In my stories, I try to balance the real science, with the wonder of the myth. Don’t try and overcook the techno-jargon, and don’t let the myth run away to become a fairy-tale.
This year, you also branched out into Young Adult novels with the first book in the Valkeryn Chronicles (discussed here). What was a major difference you encountered writing for teen readers rather than adult readers, or was it pretty much the same?
Actually, there is very little difference. There was the same excitement, tension, and terror as in all my works. But if I could put my finger on anything, it was the removal of hard language, and scenes that were particularly visceral. Other than that, as before, I just let the story flow where it wants.
You have written that you write early in the morning and write best in your favourite writing place. What advice on establishing writing habits and a good writing environment do you have for writers about to begin their first novel manuscript?

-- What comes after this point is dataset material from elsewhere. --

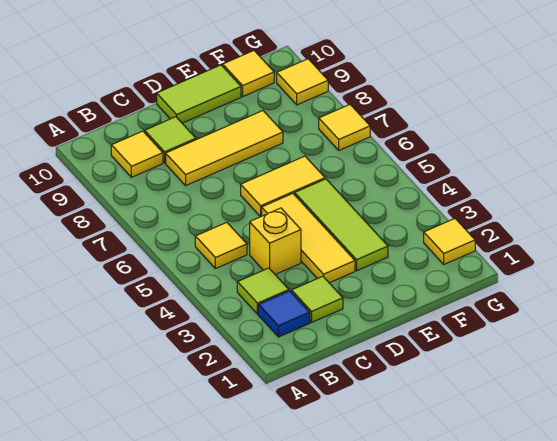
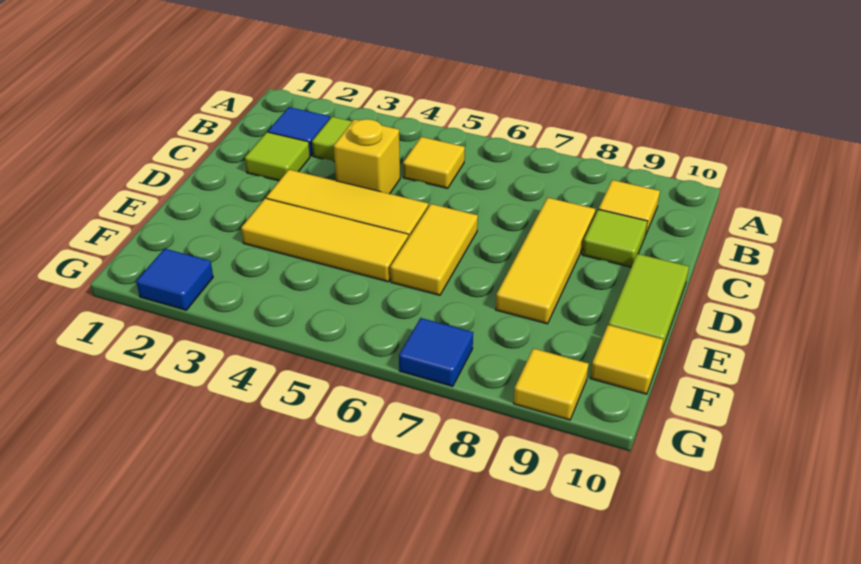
lime 1x3 tile [295,179,388,271] -> yellow 1x3 tile [241,198,408,282]
yellow 1x1 tile [424,219,475,264] -> blue 1x1 tile [136,249,213,310]
yellow 1x1 tile [319,105,370,150] -> blue 1x1 tile [399,318,473,386]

Patience, persistence, performance – there is no such things as writer’s block. Sure some days the creativity is harder to squeeze out than others, but you just write through it. Put anything down on the page, tidying it up later is what the next draft is for!
I also have several stories ongoing at once, so if one is slowing, I just leave it and work on my other one. Suddenly, ideas pop into my head, and back I go to the original! Oh, and be warned – research can be addictive!

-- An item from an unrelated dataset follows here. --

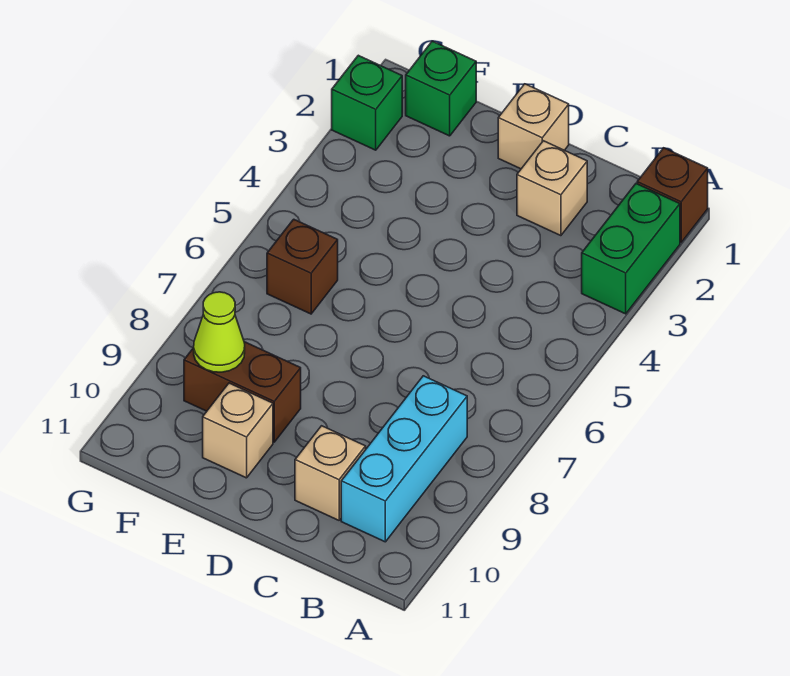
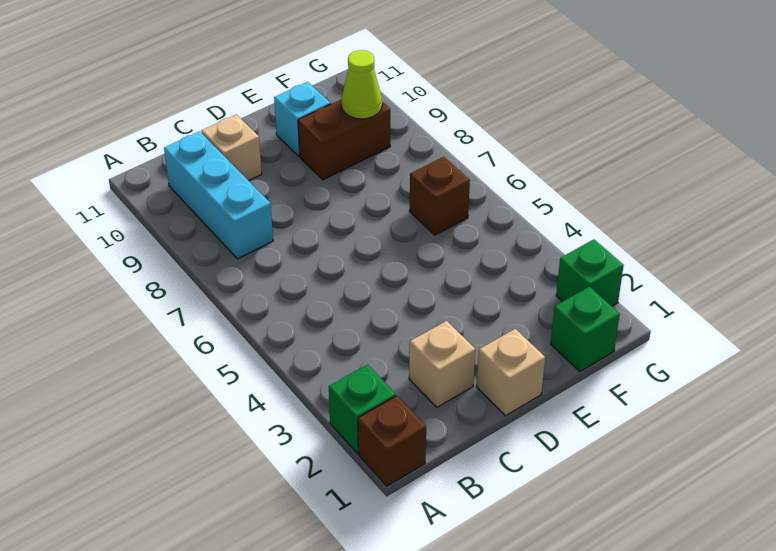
green 1x2 brick [582,184,680,314] -> green 1x1 brick [329,365,396,453]
tan 1x1 brick [203,383,273,478] -> cyan 1x1 brick [274,82,331,156]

Do you prefer to have two novels in progress at the same time or to focus on one and finish it before starting another one, and why?
In the early stages of a story, I’ll have two on the go. However, this will narrow down, when I’m finishing off a story, and need full focus. It usually means you have three projects in motion at any one time – Story-A, Story-B, and the editing work in from your publisher from a previously submitted manuscript. It’s why writing happens seven days a week!
What is one of your favourite novels you have read in the past year, and what made it stand out for you as a reader?
I’ve been lucky enough to read some great books over the past year. Some writers do great elements well – great action (Chimera Vector), great futuristic dystopia (The Last City), or creature feature (Fragment). But the one I enjoyed recently was a really old one called Alien (yes, that one). This science fiction horror, had some of the best sensations of tension, claustrophobia, good characters, and just damned great horror. It’s no wonder it made such a great movie.
Can you share anything about the fifth novel in your Alex Hunter series for adult readers or the second book in the Valkeryn Chronicles for teen readers?
I have three books that are currently in motion right now – the new Alex Hunter, the second Valkeryn (The Dark Lands), and a story that grew out of a few scribblings that refused to let me go.
This last once is called The First Bird, and will be delivered to my publisher in the next few weeks. It will be both the same and different to my usual works – it will still contain my mix of action/terror/thriller scenes, but will feature Matt Kearns (a character from some of my previous stories), in an Indiana Jones type adventure.
It will also be serialized in either 3 or 4 parts, each between 25,000 to 35,000 words. Each part will be linked, but also contain a stand-alone portion of the entire story.
As an overview, the premise of the story is of a fantastic discovery being made – a unique species not seen since the dawn of time. A specimen smuggled out of the deep heart of the Gran Chaco Boreal of the Amazon. It will be the wonder of the modern times. But the creature brings with it something else not seen by modern man, something that might have been responsible for the demise of the dinosaurs.
The infestation begins, and the race is on to travel back to the hidden place where the specimen was found, to find out how it was able to survive. When the team arrives, they find the hidden place to be a world where mankind is out of time, and where there are monstrous dangers.
While the team is gone, their home is changing, and the race is on to return with a solution or a cure, before the modern world suffers the same fate as the dinosaurs.